Catfish catching pigeons

This is amazing footage of European catfish on the River Tarn in France, where it passes through the city of Aldi, which I found on the Not Exactly Rocket Science blog on the Discover Magazines Blogs.

There's a small island in the river, where pigeons come to rest and bathe, and the catfish have obviously been watching David Attenborough, since they've learned to lurk in the shallows, then lunge out of the water to grab a pigeon, just like Patagonian killer whales catching unwary sea lion pups.  Yes, they sometimes strand themselves briefly, but, like the killer whales, they get back into the water without problem, and obviously catch enough pigeons to think it's worth the effort.

Monday, 3 December 2012

Singing

I've posted before about Choir 18, with whom Jenny and I have sung in Venice, Brussels and Strasbourg, and this weekend we were with them again, though not in quite such exotic locations.  On Saturday we gave a short lunchtime concert in Southwark Cathedral, then yesterday sang an Advent carol service in a minute church near the village of Stanstead Abbots just south of Hertford.

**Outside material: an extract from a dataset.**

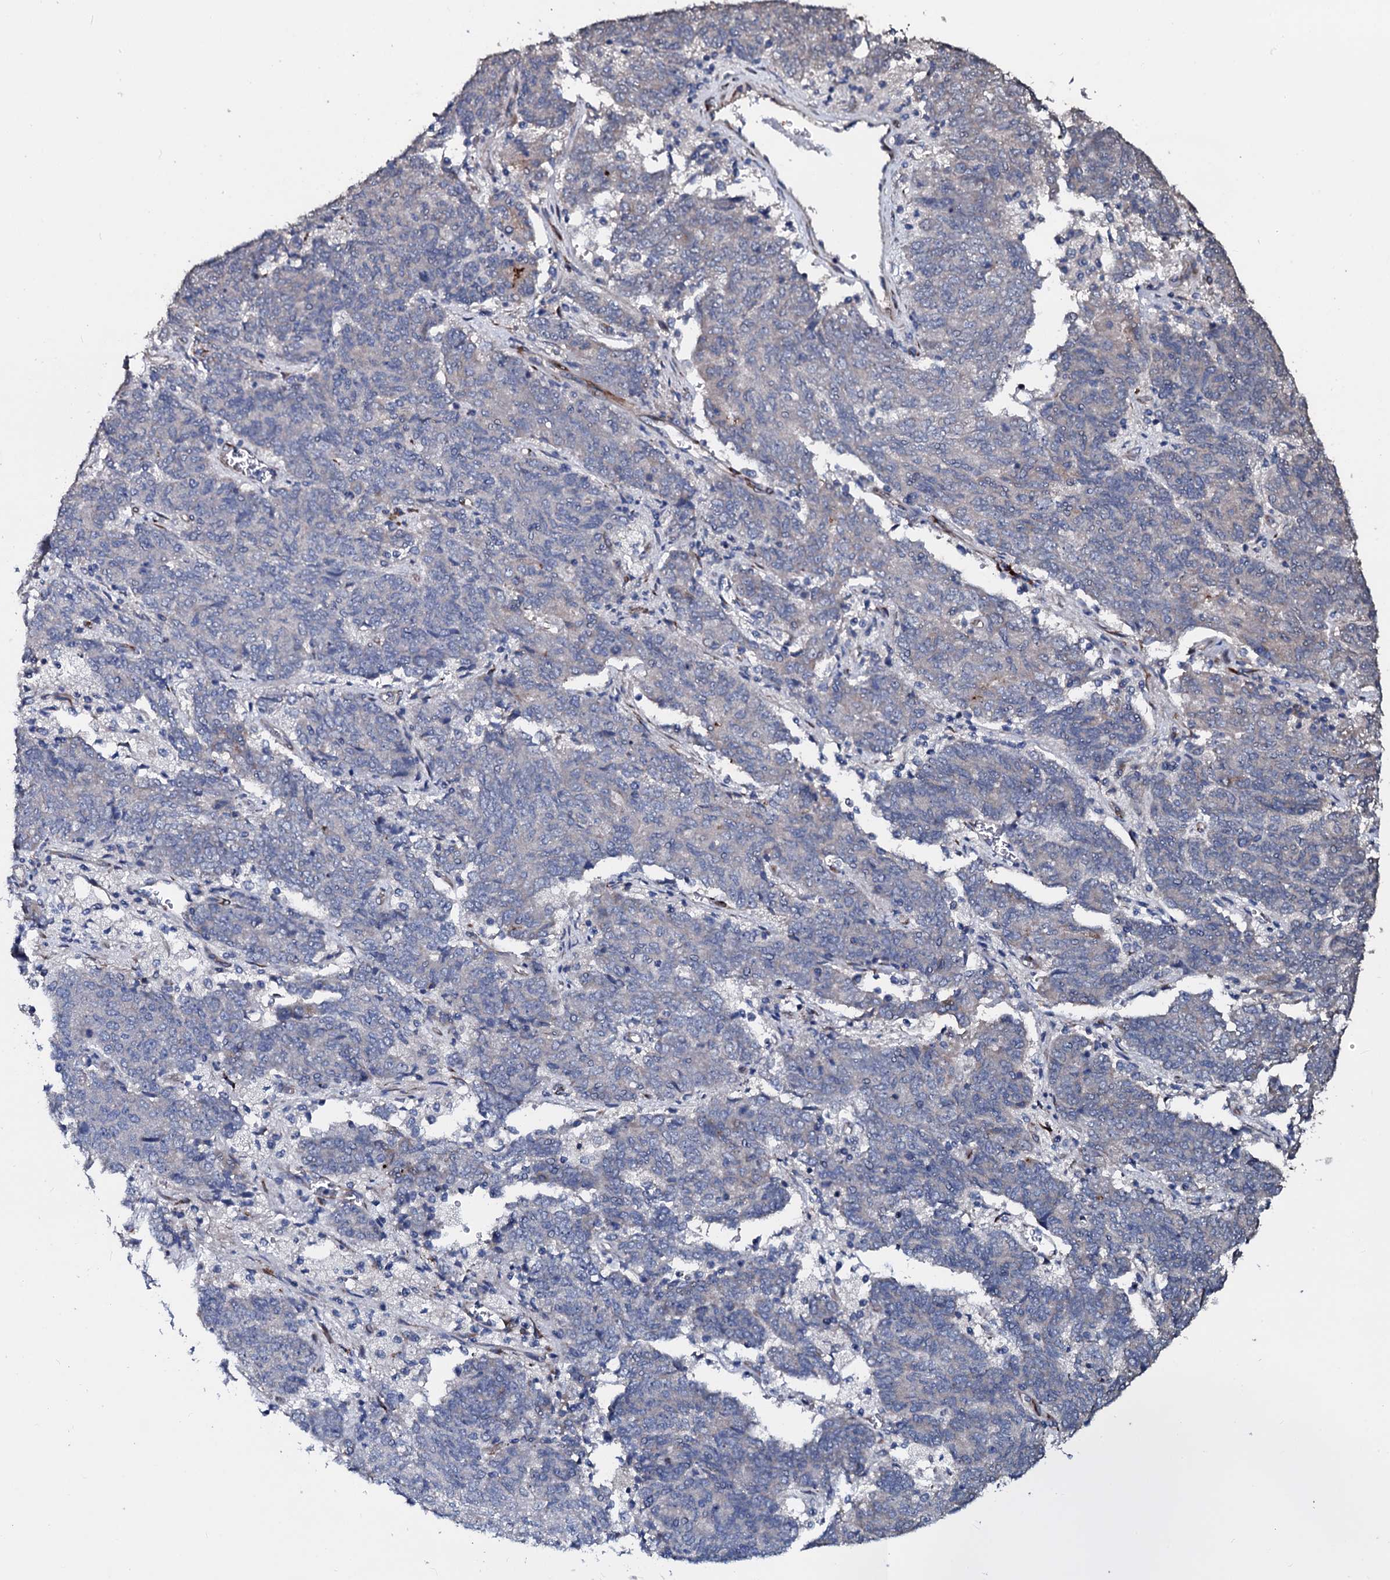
{"staining": {"intensity": "negative", "quantity": "none", "location": "none"}, "tissue": "endometrial cancer", "cell_type": "Tumor cells", "image_type": "cancer", "snomed": [{"axis": "morphology", "description": "Adenocarcinoma, NOS"}, {"axis": "topography", "description": "Endometrium"}], "caption": "Endometrial adenocarcinoma was stained to show a protein in brown. There is no significant positivity in tumor cells.", "gene": "IL12B", "patient": {"sex": "female", "age": 80}}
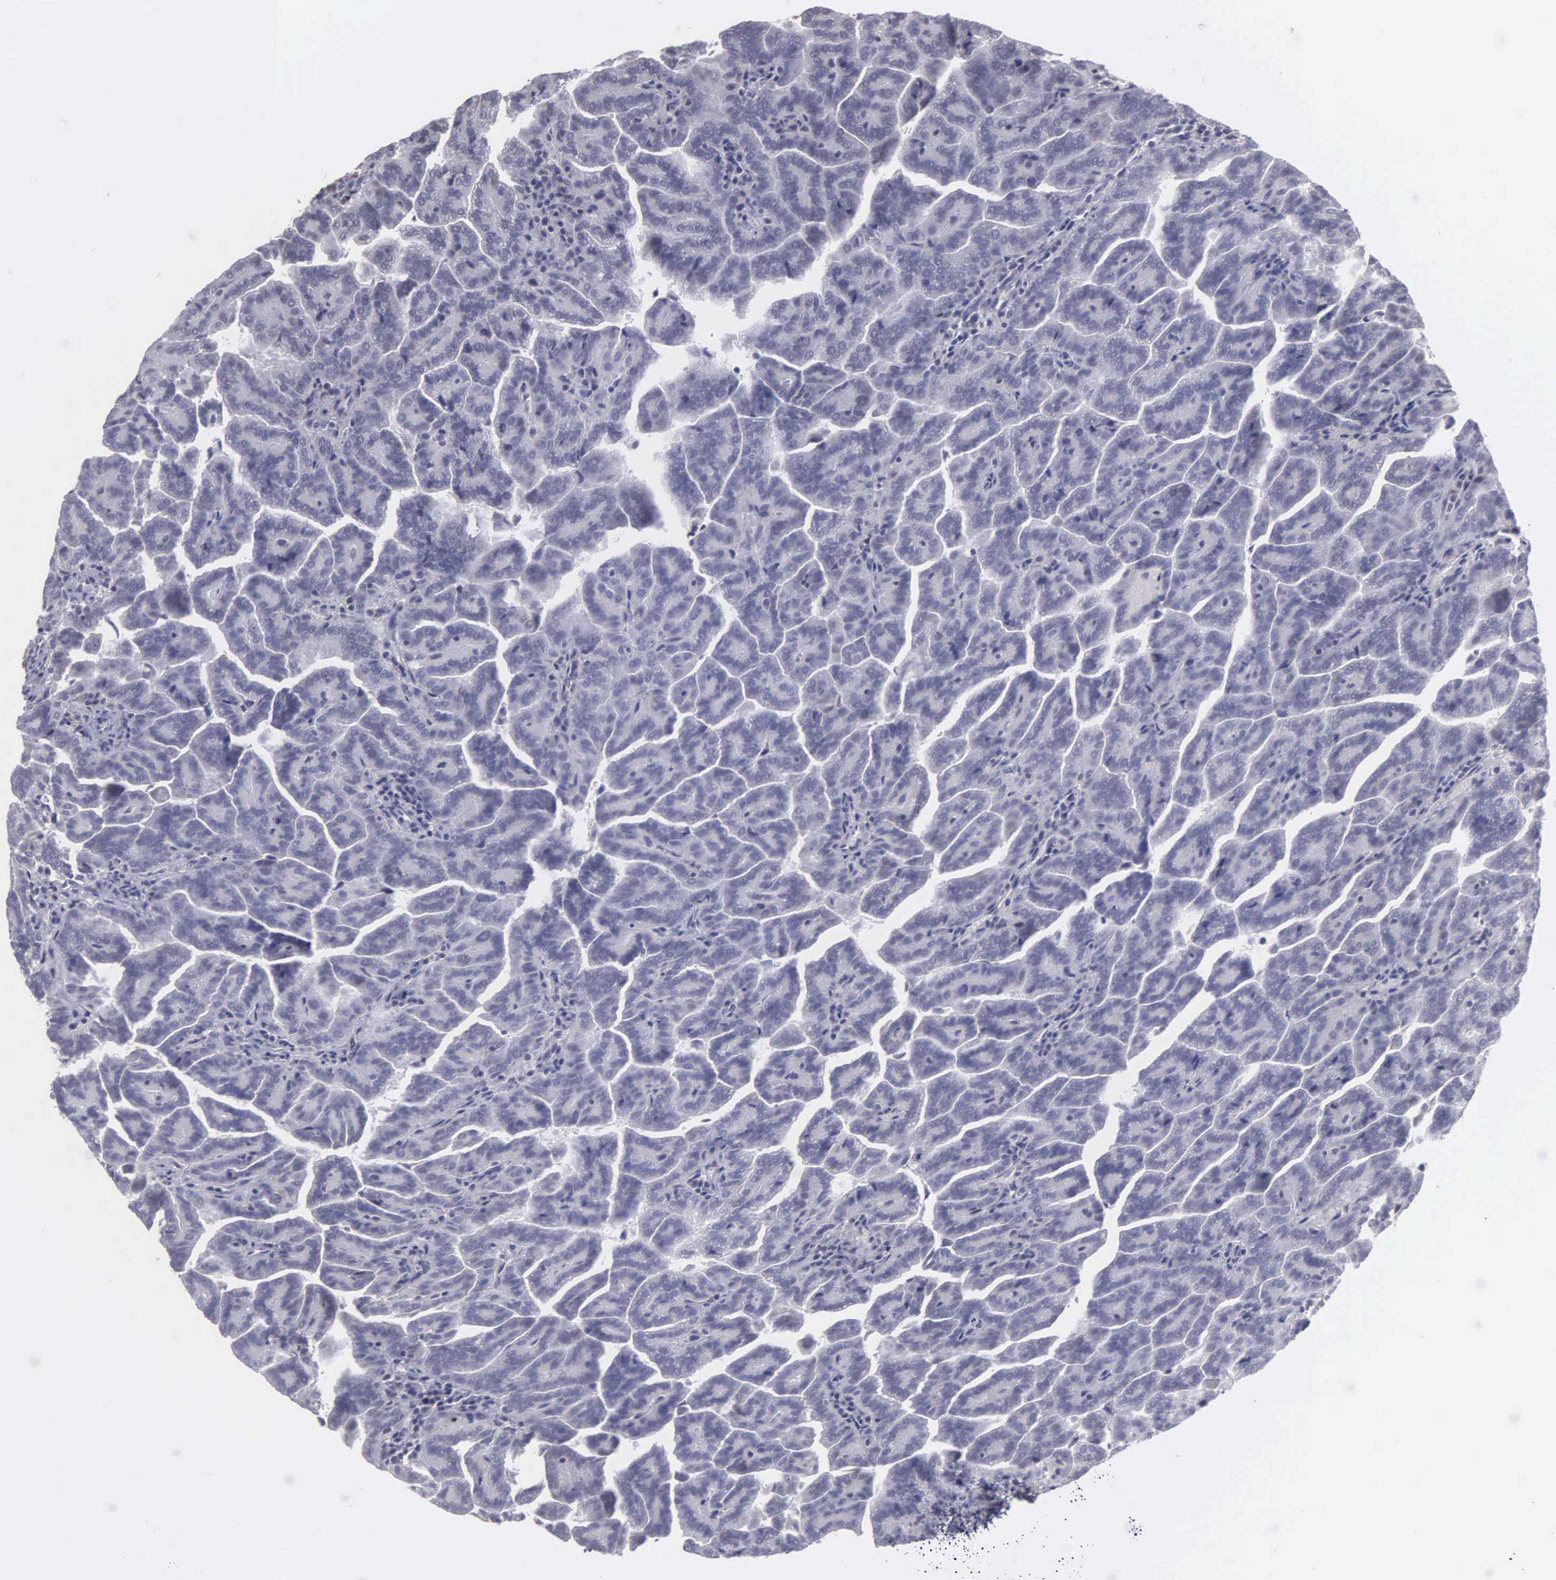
{"staining": {"intensity": "negative", "quantity": "none", "location": "none"}, "tissue": "renal cancer", "cell_type": "Tumor cells", "image_type": "cancer", "snomed": [{"axis": "morphology", "description": "Adenocarcinoma, NOS"}, {"axis": "topography", "description": "Kidney"}], "caption": "This is an immunohistochemistry (IHC) photomicrograph of renal cancer (adenocarcinoma). There is no expression in tumor cells.", "gene": "BRD1", "patient": {"sex": "male", "age": 61}}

The Southwark Cathedral music was all new to me, and it was a bit of a struggle on two rehearsals, particularly as two tenors dropped out at the last minute and for the last piece, O Magnum Mysterium by Gabrielli, the conductor moved some first basses up to second tenor, and made the second tenors sing the alto line.  My sight reading is not great, and I really found singing the new line difficult after one quick run-through in the morning.  Everything else was pretty good, so overall we were happy with our performance.

Yesterday at St James in Stansteadbury was also difficult, singing some stuff we'd never seen before with just the rehearsal on the day.  Inevitably there were a few iffy moments, but overall it wasn't too bad.  It was made more interesting by the fact that the church has no electricity or heating, so no lights, just candles.  And someone had to pump the organ by hand.  We were thoroughly chilled by the time it was all over.